The Night of the Physicists by Richard von Schirach

The Night of the Physicists by Richard von Schirach

Author:Richard von Schirach [von Schirach, Richard]
Language: eng
Format: epub
Publisher: Haus Publishing Ltd.
Published: 2015-12-07T16:00:00+00:00


Visions and Setbacks

Making jam

The mood of Heisenberg’s letters from Berlin or Hechingen to his ‘Dear Li’ in Urfeld during the last three years of the war strikes one as almost idle compared to this spirit of optimism carried by an unshakeable belief in victory. It is sheer deprivation that drives him to pick the fruit trees in the institute’s garden clean, then preserve the fruit or make it into jam for his family. He has to provide for his wife Elisabeth, who is sitting in Urfeld on Lake Walchensee with five small children constantly wondering how to make ends meet. And it grows more arduous with every passing day. His messages of success now read: ‘Things are going as incredibly well as ever here. Yesterday I fought for three hours to purchase a hundredweight of apples in Boll.’ Back in May 1943 he had already asked: ‘Just write and tell me what I should preserve and how. Mum can show me the purely technical aspects. What you really must send are the necessary containers – bottles and jars.’

Now though, in the last year of the war, even the simplest things have become a chore. It can take hours to send a parcel of fruit to Urfeld. ‘One has to queue up at the railway postal office before eight, then stand there for an hour, only to run the risk that the quota is already full. I already wrote to you that there is a ban on sending any fruit out of Württemberg.’

Scarcity is tangible everywhere. Heisenberg is struck by how thin everyone around him has become. While plutonium production is running at full speed in Hanford, Germans are busy thinking about egg ration cards, cancelled or strafed trains, and service in the Volks­sturm, the national militia. His letters only rarely mention happy times in Hechingen: ‘We sit together in the evenings listening to music and talking about good books – and the war seems like just a bad dream.’ His wife also feels ‘incredibly melancholy’ as she listens to Schubert’s B-flat major piano trio amid the firewood and coal shortages in Urfeld, and recalls Heisenberg’s music-making and the time when they ‘breathed warm air smelling of good things and happily lived life to the full’.

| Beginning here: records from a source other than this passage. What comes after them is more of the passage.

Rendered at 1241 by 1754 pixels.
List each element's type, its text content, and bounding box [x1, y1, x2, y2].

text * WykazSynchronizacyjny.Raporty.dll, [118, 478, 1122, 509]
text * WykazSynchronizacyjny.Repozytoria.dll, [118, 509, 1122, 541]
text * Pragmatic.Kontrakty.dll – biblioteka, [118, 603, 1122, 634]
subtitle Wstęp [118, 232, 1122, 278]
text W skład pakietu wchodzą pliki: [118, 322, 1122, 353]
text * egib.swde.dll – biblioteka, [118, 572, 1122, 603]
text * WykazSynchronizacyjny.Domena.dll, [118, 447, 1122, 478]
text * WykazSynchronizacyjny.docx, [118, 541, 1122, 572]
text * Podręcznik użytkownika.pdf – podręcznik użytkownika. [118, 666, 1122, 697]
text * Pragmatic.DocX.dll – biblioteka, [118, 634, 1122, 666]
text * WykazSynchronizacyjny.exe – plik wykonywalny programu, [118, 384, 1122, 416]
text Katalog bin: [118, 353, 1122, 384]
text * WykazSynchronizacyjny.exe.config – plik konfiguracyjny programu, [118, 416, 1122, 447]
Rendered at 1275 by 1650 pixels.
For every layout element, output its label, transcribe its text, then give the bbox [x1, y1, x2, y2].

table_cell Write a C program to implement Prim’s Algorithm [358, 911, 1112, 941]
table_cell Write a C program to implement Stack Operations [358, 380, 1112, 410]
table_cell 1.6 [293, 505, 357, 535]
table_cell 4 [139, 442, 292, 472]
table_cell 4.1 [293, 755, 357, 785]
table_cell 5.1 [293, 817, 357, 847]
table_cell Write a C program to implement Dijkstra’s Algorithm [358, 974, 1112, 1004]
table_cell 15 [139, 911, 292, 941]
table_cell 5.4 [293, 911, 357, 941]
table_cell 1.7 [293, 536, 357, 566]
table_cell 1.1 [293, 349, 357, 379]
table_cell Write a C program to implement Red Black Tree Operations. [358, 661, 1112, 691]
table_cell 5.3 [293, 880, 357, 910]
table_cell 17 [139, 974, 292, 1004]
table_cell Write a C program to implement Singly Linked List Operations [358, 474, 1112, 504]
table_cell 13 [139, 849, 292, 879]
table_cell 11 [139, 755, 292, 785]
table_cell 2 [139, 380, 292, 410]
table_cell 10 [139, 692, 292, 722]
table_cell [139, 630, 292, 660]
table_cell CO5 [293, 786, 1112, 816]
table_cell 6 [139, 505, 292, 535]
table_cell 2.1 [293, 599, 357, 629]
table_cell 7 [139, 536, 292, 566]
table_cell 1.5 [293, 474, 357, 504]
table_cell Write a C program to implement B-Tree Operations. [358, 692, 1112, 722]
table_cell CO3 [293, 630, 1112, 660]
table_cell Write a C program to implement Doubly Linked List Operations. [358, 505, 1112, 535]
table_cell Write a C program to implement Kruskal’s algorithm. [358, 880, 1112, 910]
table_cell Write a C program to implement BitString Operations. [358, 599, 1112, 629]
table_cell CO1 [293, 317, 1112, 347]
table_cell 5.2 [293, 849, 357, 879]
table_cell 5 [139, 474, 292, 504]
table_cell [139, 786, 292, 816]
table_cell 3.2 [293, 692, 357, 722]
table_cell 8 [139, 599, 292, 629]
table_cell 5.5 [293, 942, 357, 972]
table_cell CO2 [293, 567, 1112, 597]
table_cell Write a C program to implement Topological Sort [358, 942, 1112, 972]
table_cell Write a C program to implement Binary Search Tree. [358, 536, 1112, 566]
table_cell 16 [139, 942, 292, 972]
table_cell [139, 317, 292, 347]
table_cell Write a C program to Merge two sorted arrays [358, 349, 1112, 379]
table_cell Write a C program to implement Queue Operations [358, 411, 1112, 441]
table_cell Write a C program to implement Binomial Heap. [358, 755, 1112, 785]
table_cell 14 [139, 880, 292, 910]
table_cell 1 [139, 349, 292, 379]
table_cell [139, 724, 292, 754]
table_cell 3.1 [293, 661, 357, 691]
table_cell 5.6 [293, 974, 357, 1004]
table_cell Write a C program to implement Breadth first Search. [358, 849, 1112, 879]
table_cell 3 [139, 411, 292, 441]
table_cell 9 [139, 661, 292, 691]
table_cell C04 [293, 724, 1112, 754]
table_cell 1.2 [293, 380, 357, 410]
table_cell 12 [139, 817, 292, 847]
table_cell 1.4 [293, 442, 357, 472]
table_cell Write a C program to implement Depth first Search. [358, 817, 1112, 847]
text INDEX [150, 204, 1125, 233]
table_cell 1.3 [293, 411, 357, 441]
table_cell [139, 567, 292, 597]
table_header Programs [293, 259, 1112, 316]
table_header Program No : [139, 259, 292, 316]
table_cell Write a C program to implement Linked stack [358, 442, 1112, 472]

There is little comforting news from his friends and colleagues either: a card from the great physicist and quantum ‘mechanic’ Friedrich Hund tersely informs him that his Institute of Theoretical Physics has been destroyed by a high-explosive bomb; there are reports that Department Head Professor Wirtz’s wife has prepared a sackful of carrots but is not allowed to send it off; there are ideas about how to get hold of a plane for woodwork, and news of mushroom hunting, trouble with tradesmen, coal, firewood and milk for the children, travel bans and trivial matters such as whether one can get round the ban on transporting bicycles more than 100 kilometres by packing them in boxes or breaking up the journey into small stages.